In all we were out searching for three hours, every moment, the blood was
pumping, and my heart beating faster. We did catch the sight of something rare;
the female Caiman was on the nest, laying eggs. We had caught the massive
creature, in the privacy of the night; this was a very lucky encounter. We
observed for as long as she would allow, but in the end, she was clearly
frustrated to have humans scrutinizing such an intimate moment.
It was time to head back to the Hato in order to catch a couple of hours of sleep
before dawn broke, the cats remained well hidden. We knew for certain they
were in the area because we had seen fresh prints that morning, but this dream
was not to be.
The last day arrived but it did not go without one last piece of wild treasure. We
set off in search of anaconda, and moments after setting off, we pulled up next
to a lagoon, my eyes were drawn to the most magnificent sight of the whole
adventure.
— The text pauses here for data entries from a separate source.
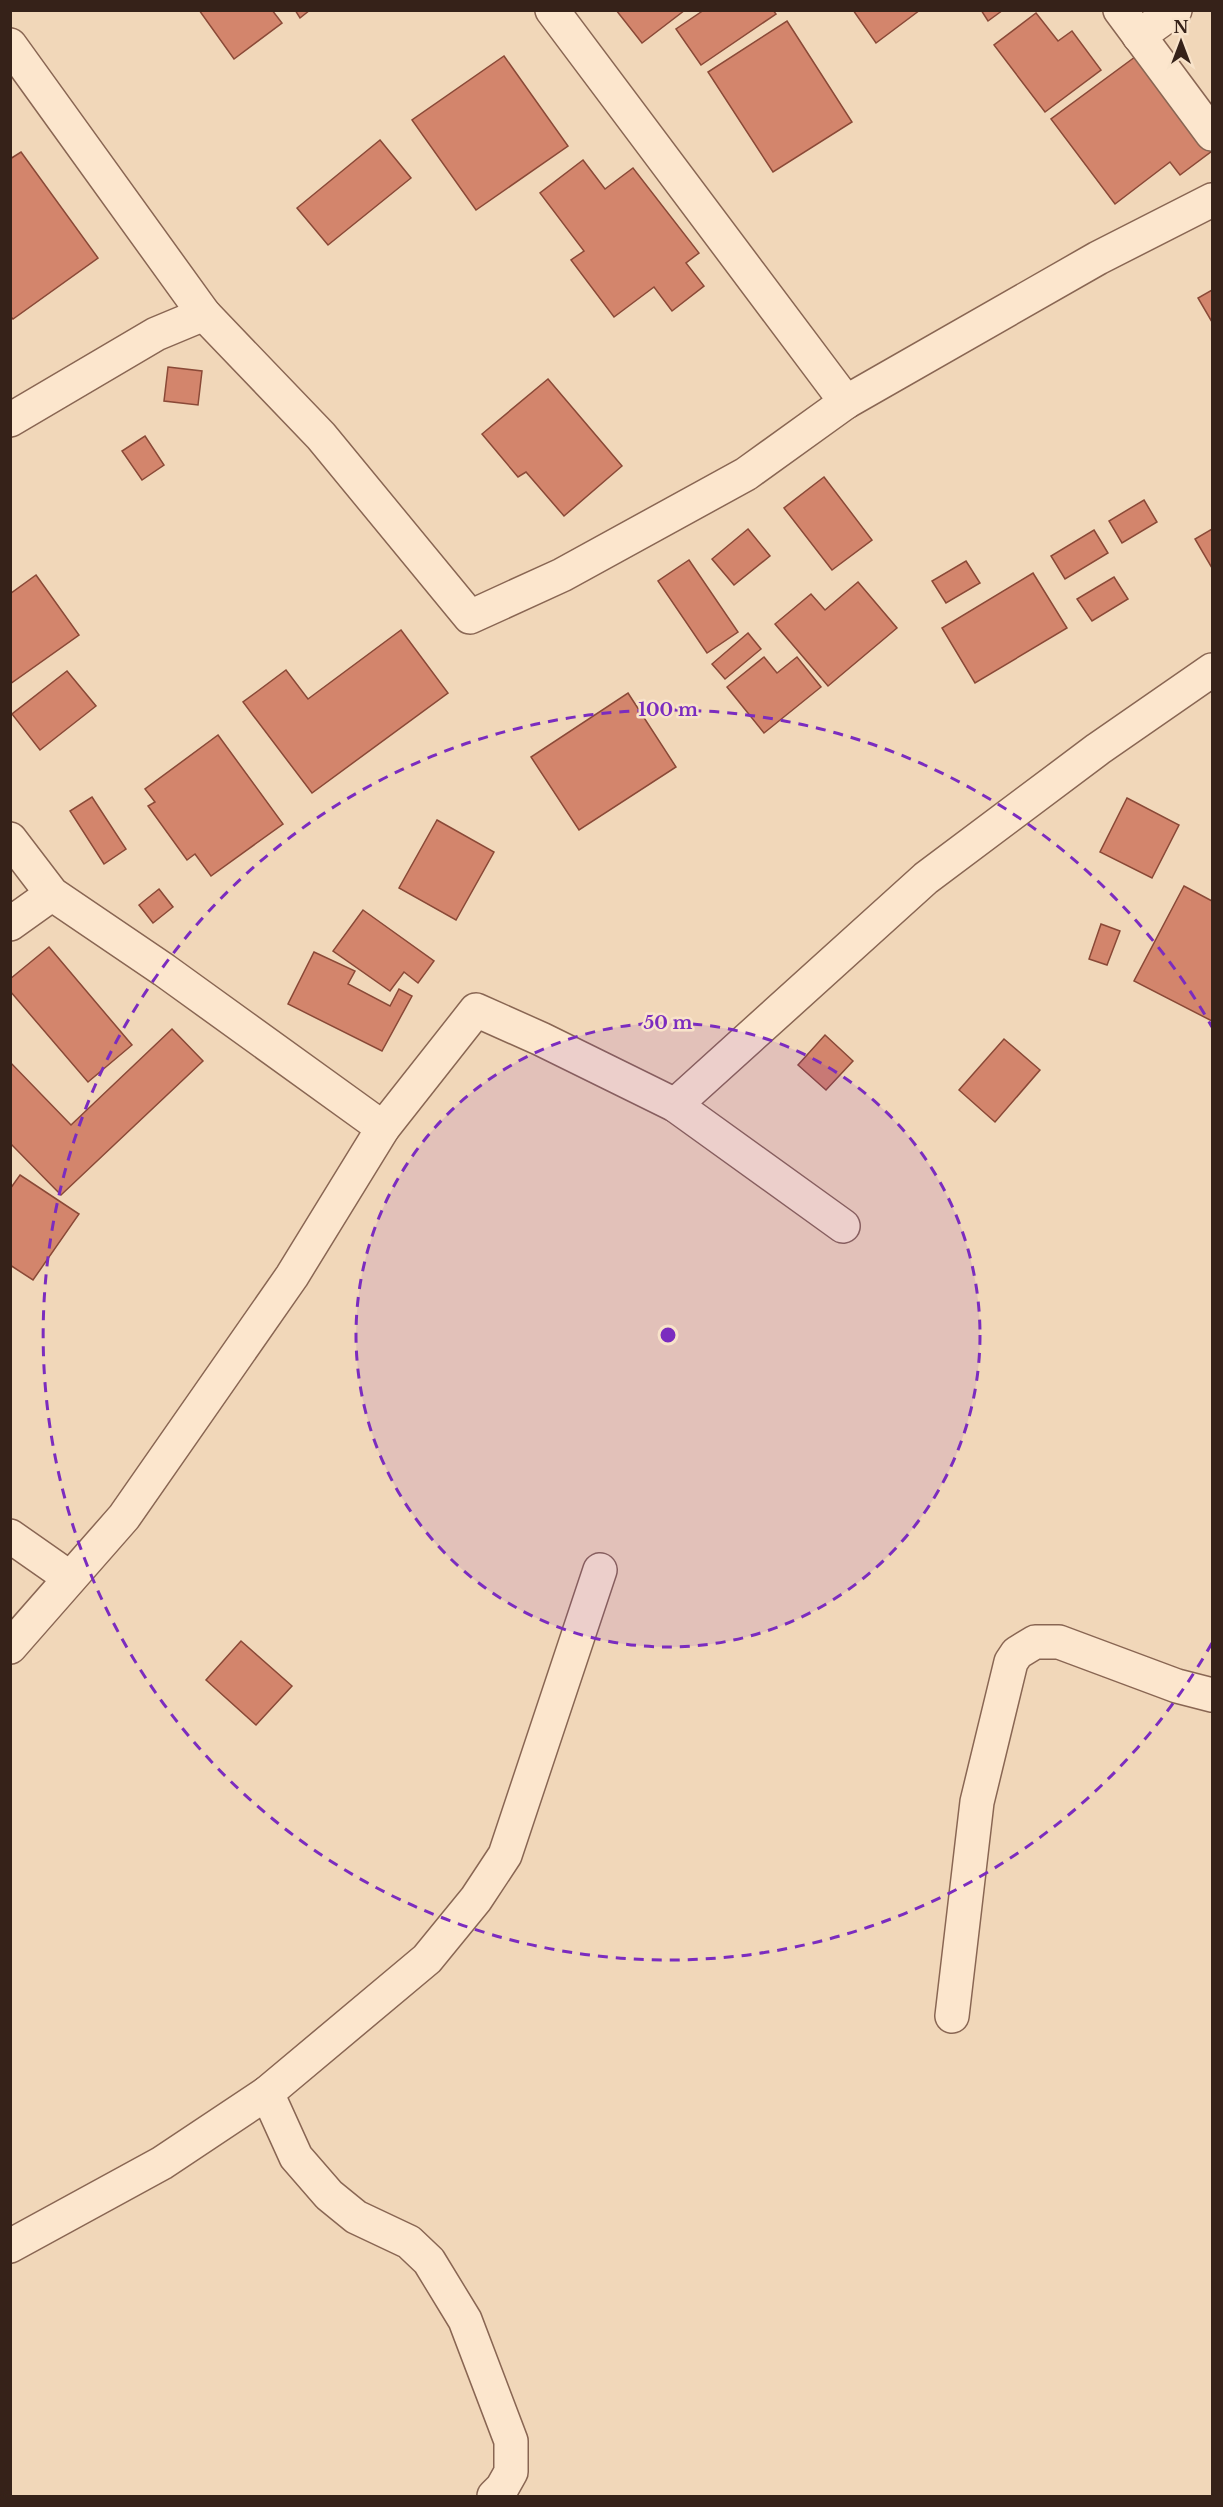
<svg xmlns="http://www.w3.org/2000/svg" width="1223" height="2507" font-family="'Libre Baskerville',serif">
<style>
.building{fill:#d3856c;stroke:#8a4937;stroke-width:1.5}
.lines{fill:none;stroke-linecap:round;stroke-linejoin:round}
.street-casing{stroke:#896653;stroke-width:36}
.street{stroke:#fce6cd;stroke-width:33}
.ring{fill:none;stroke:#7b2cbf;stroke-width:3;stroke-dasharray:10 8}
.centre{fill:#7b2cbf;stroke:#f8e3ca;stroke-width:3}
.ring-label{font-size:18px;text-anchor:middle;font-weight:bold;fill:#7b2cbf;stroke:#f8e3ca;stroke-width:5;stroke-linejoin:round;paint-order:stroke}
</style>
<rect width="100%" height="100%" fill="#f1d7b9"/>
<!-- building -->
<g class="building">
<path d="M199,10H272L282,23L234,59Z"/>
<path d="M295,10H310L300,18Z"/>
<path d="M616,10H685L642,43Z"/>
<path d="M704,10H773L776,14L701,65L676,29Z"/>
<path d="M853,10H920L876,43Z"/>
<path d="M981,10H1003L988,21Z"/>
<path d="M1036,13L1058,41L1072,31L1101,70L1045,112L994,45Z"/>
<path d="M787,21L852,122L773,172L708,72Z"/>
<path d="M1139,54L1212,151L1180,175L1170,162L1115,204L1051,119Z"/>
<path d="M504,56L568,146L476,210L412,120Z"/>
<path d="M380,140L411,178L328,245L297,208Z"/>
<path d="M21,152L98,258L13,319L10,316V159Z"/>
<path d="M583,160L605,189L633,168L699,253L686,263L704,286L672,311L654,287L614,317L571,260L584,251L540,193Z"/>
<path d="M1212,290V322L1198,298Z"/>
<path d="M168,367L202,371L198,405L164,401Z"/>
<path d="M548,379L622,466L564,516L526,472L518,477L482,434Z"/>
<path d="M145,436L164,465L142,480L122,451Z"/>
<path d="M824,477L872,540L832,570L784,508Z"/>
<path d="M1144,500L1157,522L1122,543L1109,521Z"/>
<path d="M748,529L770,556L734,585L712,559Z"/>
<path d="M1212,529V568L1195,539Z"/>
<path d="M1094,530L1108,553L1065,579L1051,556Z"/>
<path d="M689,560L738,632L707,653L658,581Z"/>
<path d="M966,561L980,583L946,603L932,581Z"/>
<path d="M1033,573L1067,628L975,683L942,628Z"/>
<path d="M36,575L79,635L10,684V594Z"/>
<path d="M1114,577L1128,599L1092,621L1077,599Z"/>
<path d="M858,582L897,628L828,686L775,624L811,594L825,610Z"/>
<path d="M401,630L448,693L312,793L243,702L286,670L308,699Z"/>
<path d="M748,633L761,649L725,679L712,664Z"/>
<path d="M764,657L777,673L797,657L821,687L764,733L727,687Z"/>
<path d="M67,671L96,706L40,750L12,714Z"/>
<path d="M628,693L676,767L579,830L531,757Z"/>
<path d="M218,735L283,824L211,876L195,854L187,860L148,806L155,802L145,789Z"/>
<path d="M92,797L126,849L104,864L70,811Z"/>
<path d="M1127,798L1179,825L1152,878L1100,852Z"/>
<path d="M437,820L494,852L456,920L399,888Z"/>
<path d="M1184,886L1212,901V1021L1134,981Z"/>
<path d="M159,889L173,907L153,923L139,905Z"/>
<path d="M363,910L434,961L418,983L404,972L390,991L333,951Z"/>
<path d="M1101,924L1120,931L1107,965L1089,959Z"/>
<path d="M49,947L132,1045L88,1082L10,991V979Z"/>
<path d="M314,952L355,971L348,984L390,1006L399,989L412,996L382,1051L288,1004Z"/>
<path d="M172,1029L203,1061L61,1195L10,1143V1062L71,1125Z"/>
<path d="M825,1035L853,1061L826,1090L798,1065Z"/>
<path d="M1004,1039L1040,1070L995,1122L959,1090Z"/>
<path d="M20,1175L79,1214L33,1280L10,1265V1189Z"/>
<path d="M241,1641L292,1686L256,1725L206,1680Z"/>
</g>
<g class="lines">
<defs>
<g id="street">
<path d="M552,10L846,402"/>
<path d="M1120,10L1212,134"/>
<path d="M1139,36L1175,10"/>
<path d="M10,45L204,314L321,436L470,617L562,575L746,474L846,402L1098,258L1212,200"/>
<path d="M10,420L156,334L204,314"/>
<path d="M10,839L52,894L164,970L383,1128"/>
<path d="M10,924L52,894"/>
<path d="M675,1105L926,878L1098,749L1212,670"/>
<path d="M10,1536L70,1578"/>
<path d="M10,1647L124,1517L292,1276L383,1128L476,1010L541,1039L675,1105L843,1226"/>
<path d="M952,2016L977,1802L1011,1662L1017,1653L1035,1642H1059L1177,1686L1212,1695"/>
<path d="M267,2093L296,2157L329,2195L356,2217L409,2242L429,2261L465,2320L511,2441V2472L502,2488L494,2496"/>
<path d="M10,2246L162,2163L267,2093L427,1959L476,1899L505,1855L600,1570"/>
</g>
</defs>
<!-- street casing -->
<use href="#street" class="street-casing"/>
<!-- street -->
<use href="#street" class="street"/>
</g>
<!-- distance rings -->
<circle cx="668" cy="1335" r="312" fill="#7b2cbf" fill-opacity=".12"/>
<g class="ring">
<circle cx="668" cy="1335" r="312"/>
<path d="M1212 1643A625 625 0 1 1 1212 1027"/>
</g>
<circle cx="668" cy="1335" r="9" class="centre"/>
<g class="ring-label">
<text x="668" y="716">100 m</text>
<text x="668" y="1029">50 m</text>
</g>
<!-- border -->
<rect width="1223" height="2507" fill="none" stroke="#362219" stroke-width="24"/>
<!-- north arrow -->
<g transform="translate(1181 42)" stroke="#f8e3ca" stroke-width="4.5" paint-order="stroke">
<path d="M0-4.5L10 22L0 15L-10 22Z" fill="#362219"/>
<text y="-9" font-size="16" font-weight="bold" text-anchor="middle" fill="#362219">N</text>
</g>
</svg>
Not only was it a massive anaconda, but it was twisted around
something equally as deadly. This anaconda had wrapped itself around a good
sized Baba crocodile. It must have been a recent battle, as the crocodile was
still very much alive, but completely restricted by the anaconda, a slow and
painful death was upon the crocodile. And it was as though the fierce creature
knew that they were the last moments. The expression in its eyes displayed
such comprehension of the impending situation that you couldn’t help but feel a
little sorry that such an amazing being, was about to become the prey of
another fantastic creature. This could not have been an easy battle, but the
winner was the anaconda. Yet again, I found myself lost for words, this was
nature, but it was an incredible part of nature, not the sort of sight seen every
day.
A few hours later we went back to the same spot to check on the progress,
anaconda and crocodile were in much the same position and the crocodile was
still breathing life, though I think it was moving quickly towards the last few
breaths. The sight was still astounding, and we were still lost for words, it is
impossible to describe the vision with justice, but simply try to imagine two
supreme predators, only one has devastated the other, yet, logic says that it is
the wrong predator that has become the prey. The power of the anaconda
should never be under estimated, and upon seeing that sight, I realised this.
Especially since the day before I had seen two grown men wrestle a crocodile,
smaller than the one now prey to this anaconda, such strength I could only fear.
The night was once again upon us, and it was time to escape the mosquitoes.
Immediately after breakfast we went to see if the anaconda had begun to eat
the crocodile, but we were met by something very disappointing, an empty
space. During the course of the evening, the anaconda had taken what must
have been, a lifeless crocodile, away to a more comfortable place where to
begin devouring, most probably into the waters, we had missed it.
The time came to say goodbye to what had been one of the most superb
experiences of my life. I felt sad to leave, and upon exiting the Hato, we were
given one last glimpse of the beauty of Los Llanos. I could hear that distinct
shriek, parrots. Not just two, but eight of the incredible birds flying in the trees
above our heads, what a perfect way to bid farewell to a wild paradise.